To implement this, attaching the dtypes to the column names was the inital thought. However, when it comes complicated when the column names have multiple levels (MultiIndex
object). So then the idea became to insert the dtypes to the first row of the values.
Digging into the source code of pandas
DataFrameFormatter
, the format_col
is a good place to inject the dtypes:
def format_col(self, i: int) -> List[str]:
"""Format column, add dtype ahead"""
frame = self.tr_frame
formatter = self._get_formatter(i)
+ dtype = frame.iloc[:, i].dtype.name
+ return [f'<{dtype}>'] + format_array(
- return format_array(
frame.iloc[:, i]._values,
formatter,
float_format=self.float_format,
na_rep=self.na_rep,
space=self.col_space.get(frame.columns[i]),
decimal=self.decimal,
leading_space=self.index,
)
Then, for the index, we also need to inject a place holder on the same row of the dtypes:
def get_strcols(self) -> List[List[str]]:
"""
Render a DataFrame to a list of columns (as lists of strings).
"""
strcols = self._get_strcols_without_index()
if self.index:
# dtype
+ str_index = [""] + self._get_formatted_index(self.tr_frame)
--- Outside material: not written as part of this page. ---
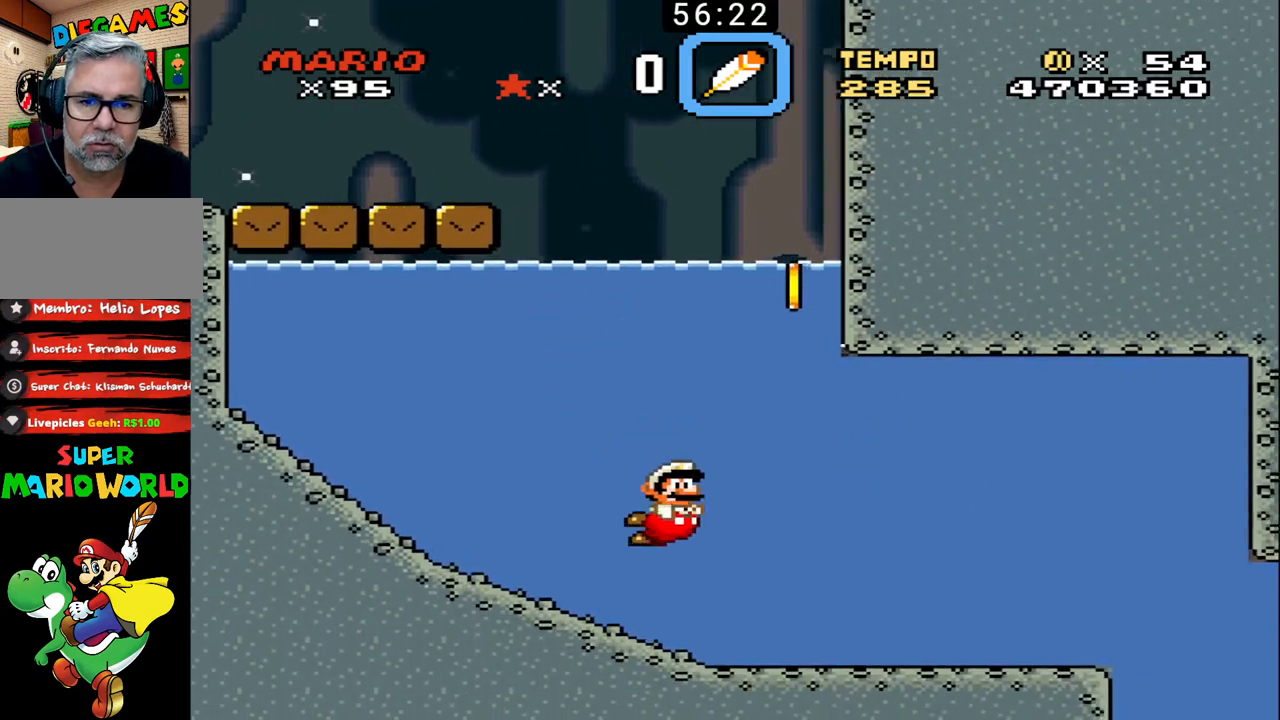
{"buttons": ["DPAD_DOWN", "DPAD_RIGHT"], "events": [[67, "X", "up"], [167, "X", "down"], [267, "X", "up"], [400, "DPAD_DOWN", "down"]]}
- str_index = self._get_formatted_index(self.tr_frame)
strcols.insert(0, str_index)
return strcols
For HTMLFormatter
, we also need to increase the nrows
of a data frame by 1 for the dtypes, for both regular and hierarchical rows, add some styles for the first row, where the dtypes are showing. Fortunately, the write_tr(...)
method allows us to pass tags
, which will be added to the HTML tags later on. So we can set the following tags for the dtype rows:
style="font-style: italic;"
This will make the dtypes show in italic.